Students walking to a photo-shoot at the University of Hong Kong.
In the last few days I did some workshops on soundpainting with Tim O’Dwyer, an Australian saxophonist (member of chamber group Elision). Soundpainting is both simple and complex to explain. I’ll try to, briefly. Soundpainting is not a cross-media art-form but a conducting method with which to direct improvisation/live composition of an instrumental group. It is a proscribed language, invented by one person, which aims to universalise a set of gestures so that performers can read any conductor without having to learn their individual gestures or guess at their meanings during performance. The improvisation/live composition can be quite free (“play a solo”), or very specific (“guitar and percussion play Cminor reggae riff in 4/4 at 120bpm; rest of group play staccato attack notes on cue”). I’m glad I did this module but I don’t feel particularly drawn to Soundpainting. I ended up singing and performed being one of 2 voices in the group on stage (!). In the workshops I really didn’t feel that we were making music. I felt that we were following signals to make certain (types of) sound. But in our performance I did feel that what we did was a piece of music.
Whilst I agree wholeheartedly with the sentiment of universality of some type of language to enable accessibility; I just think that Soundpainting is too strict. I feel that it actually disables the conductor’s own creativity in some ways by having such a rigid set of gestures to choose from. If the conductor does something not in the language (I would say something organic or spontaneous), performers who are experienced with Soundpainting will not follow the instruction even if they understand it. To me this is a weakness. Surely the point of the conducting-performing relationship is communicating; and if an idea is communicated surely it can be followed through, even if the language is original. Another point of critique for me is that there is a special course, led by the inventor, to become an official Soundpainter. I really really do understand the difficulties of surviving as a musician in these profit-centred capitalist societies of ours. But I also do think that a real language should be let go free. Of course, have studies, workshops, etc., of course. But for the whole language to be effectively copyrighted, I find quite a contrary idea to the concept of accessibility, and a bit detracting from the whole idea. But don’t just listen to me – have a look and see what you think: http://www.soundpainting.com/
Anyway, I would like to experience a Soundpainting performance with a really experienced group sometime, and see if I have a very different experience.
Great independent bookish small kid.

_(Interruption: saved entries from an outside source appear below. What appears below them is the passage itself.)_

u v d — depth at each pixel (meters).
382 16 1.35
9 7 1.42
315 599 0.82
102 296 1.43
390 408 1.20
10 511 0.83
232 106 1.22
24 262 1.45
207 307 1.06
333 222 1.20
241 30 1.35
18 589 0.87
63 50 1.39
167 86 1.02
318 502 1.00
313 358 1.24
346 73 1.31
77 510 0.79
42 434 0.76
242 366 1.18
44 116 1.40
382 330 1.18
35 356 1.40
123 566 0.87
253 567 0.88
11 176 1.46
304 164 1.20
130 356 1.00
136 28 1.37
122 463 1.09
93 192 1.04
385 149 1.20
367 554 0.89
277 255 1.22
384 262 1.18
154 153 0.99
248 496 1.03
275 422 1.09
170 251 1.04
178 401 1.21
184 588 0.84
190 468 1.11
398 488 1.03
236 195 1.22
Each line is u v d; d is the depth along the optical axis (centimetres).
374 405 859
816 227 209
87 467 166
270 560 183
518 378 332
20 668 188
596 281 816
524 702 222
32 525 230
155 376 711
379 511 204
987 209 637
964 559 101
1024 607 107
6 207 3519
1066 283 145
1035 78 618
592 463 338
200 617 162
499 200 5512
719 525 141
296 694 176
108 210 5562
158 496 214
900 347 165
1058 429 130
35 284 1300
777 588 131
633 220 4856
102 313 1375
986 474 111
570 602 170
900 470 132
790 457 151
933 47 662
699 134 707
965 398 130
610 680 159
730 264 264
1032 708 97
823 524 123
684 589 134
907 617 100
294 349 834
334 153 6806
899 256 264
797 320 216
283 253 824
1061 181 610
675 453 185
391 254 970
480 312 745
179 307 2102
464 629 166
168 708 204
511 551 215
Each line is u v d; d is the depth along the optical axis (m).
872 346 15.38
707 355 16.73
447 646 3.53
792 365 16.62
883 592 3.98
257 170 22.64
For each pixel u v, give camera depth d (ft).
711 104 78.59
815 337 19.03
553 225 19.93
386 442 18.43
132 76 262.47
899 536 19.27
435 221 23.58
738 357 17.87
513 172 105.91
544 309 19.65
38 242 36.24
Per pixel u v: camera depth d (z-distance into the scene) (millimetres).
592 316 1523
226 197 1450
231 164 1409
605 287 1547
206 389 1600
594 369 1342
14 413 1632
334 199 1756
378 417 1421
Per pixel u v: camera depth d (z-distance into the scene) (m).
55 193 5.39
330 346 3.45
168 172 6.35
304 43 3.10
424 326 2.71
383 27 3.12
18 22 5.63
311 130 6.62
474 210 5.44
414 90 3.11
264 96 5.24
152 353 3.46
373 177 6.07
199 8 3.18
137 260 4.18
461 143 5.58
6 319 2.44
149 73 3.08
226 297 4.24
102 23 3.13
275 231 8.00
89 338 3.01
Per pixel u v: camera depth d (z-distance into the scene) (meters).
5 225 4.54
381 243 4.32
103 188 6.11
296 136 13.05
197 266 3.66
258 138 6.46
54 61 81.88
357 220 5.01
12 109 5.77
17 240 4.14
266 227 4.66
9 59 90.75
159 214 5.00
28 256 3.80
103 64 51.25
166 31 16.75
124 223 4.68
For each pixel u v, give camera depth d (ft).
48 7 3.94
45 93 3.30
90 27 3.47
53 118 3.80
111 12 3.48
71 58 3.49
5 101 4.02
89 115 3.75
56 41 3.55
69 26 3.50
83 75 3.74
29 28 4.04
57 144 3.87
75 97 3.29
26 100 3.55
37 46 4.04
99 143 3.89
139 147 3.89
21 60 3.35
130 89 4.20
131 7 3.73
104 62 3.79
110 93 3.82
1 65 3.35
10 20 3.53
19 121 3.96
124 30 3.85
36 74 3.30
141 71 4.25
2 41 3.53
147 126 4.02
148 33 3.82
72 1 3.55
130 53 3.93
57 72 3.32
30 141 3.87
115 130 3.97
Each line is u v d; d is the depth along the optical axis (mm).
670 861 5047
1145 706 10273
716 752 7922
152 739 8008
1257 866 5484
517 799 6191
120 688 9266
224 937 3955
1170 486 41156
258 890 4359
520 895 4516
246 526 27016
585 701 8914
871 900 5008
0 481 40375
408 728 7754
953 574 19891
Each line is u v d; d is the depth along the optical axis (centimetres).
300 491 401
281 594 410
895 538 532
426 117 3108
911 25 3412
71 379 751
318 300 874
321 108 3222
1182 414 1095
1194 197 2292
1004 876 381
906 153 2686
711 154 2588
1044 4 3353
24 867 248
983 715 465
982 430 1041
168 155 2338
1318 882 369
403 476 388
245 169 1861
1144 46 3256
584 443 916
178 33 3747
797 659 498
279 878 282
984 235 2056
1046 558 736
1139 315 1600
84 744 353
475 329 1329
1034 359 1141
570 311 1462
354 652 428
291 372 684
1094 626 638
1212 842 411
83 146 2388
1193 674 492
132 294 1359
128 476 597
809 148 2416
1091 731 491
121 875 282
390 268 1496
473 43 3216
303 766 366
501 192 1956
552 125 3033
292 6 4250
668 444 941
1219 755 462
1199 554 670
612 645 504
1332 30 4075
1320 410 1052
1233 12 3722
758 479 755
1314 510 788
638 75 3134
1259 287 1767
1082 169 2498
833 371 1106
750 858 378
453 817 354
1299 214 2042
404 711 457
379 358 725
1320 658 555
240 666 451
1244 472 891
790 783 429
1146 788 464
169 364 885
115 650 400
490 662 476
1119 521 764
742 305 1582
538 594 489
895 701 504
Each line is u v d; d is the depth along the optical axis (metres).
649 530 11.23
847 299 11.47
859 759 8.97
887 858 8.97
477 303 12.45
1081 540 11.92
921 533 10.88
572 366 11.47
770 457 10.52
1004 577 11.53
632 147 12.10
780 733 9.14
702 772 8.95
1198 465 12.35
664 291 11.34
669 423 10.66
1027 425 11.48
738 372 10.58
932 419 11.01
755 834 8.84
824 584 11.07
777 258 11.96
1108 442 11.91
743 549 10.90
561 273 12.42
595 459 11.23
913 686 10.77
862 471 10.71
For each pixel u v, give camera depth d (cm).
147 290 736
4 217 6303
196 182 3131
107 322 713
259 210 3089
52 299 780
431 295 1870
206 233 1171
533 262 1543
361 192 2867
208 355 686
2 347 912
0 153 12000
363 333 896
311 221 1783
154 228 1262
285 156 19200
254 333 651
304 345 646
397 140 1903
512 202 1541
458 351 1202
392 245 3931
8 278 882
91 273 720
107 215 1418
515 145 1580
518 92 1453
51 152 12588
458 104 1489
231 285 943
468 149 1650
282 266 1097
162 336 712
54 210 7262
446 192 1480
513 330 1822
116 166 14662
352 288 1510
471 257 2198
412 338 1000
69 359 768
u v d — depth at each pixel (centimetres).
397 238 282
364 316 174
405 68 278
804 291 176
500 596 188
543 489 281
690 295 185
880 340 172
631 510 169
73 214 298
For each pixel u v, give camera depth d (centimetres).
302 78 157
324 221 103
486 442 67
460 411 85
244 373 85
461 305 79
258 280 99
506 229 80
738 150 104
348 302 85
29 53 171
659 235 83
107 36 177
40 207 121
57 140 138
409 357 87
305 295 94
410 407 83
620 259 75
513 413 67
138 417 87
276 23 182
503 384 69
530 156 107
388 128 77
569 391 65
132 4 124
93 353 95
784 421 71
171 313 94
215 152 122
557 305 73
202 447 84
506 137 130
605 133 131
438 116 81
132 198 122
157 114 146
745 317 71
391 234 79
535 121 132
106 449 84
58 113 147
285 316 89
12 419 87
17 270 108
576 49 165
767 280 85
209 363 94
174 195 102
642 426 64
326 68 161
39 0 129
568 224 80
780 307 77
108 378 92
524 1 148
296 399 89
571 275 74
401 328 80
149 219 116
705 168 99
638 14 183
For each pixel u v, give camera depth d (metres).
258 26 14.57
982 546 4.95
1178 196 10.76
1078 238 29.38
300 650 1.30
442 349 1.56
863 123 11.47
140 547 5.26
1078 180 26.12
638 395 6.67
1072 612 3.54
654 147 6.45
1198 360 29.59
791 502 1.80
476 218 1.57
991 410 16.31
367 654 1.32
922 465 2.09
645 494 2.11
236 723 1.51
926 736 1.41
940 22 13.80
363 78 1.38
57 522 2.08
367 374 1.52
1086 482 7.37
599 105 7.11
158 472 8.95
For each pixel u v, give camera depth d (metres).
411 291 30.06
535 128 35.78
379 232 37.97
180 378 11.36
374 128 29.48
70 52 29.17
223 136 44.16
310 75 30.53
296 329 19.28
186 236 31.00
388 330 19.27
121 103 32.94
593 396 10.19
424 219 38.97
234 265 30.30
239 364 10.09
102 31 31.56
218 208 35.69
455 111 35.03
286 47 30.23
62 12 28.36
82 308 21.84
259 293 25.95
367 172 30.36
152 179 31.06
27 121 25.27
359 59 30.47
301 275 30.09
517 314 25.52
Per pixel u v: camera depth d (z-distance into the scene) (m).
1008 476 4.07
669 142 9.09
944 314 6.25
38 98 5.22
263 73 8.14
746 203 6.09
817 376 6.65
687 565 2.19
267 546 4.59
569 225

Unrelated boring adult on phone.
Meeting with Ken
On the last day I had a really good hour-long meeting with Ken Ueno. I asked about ways to push my compositional practice given I am not studying or really within any academic community. We talked about the push and pull of his ideas of authenticity and specificity of pieces to particular performers, and my ideas of accessibility of music for performers. I voiced my jealousy of access to academic environments, and we talked about the benefits to my music and I, coming back to it being older, politically strong, and not having completed an academic compositional qualification. We talked about Luigi Nono, an Italian avante-garde and vocally anti-fascist composer, who only started music lessons when he was 17, never studied composition at university, and placed his politics squarely within his work. It was a really good meeting and I came away feeling a little bit inspired and enlightened, and with a lot of work to do.
Dusk ferry wake.
I only had 1 official day off The Modern Academy in Hong Kong, although I took 2. The first day, I went to Lamma Island on my own, like Miranda last month. After waiting for the ferry which included discovering the bizarre and rather sad pedestrian picnic overpass structure, I was extra pleased to see some real green. I followed Miranda’s advice and started at the tiny village with only seafood restaurants, walked across the island, had a swim in the (no doubt highly polluted) ocean, poked around, ate Pad Thai and a beer for dinner in the bigger village, and took a ferry back.
Worst picnic location ever: like a pedestrian overpass, but people hang out here for hours.
A drop in the ocean – in 2007, ~456,000 vessels arrived at the Port of Hong Kong.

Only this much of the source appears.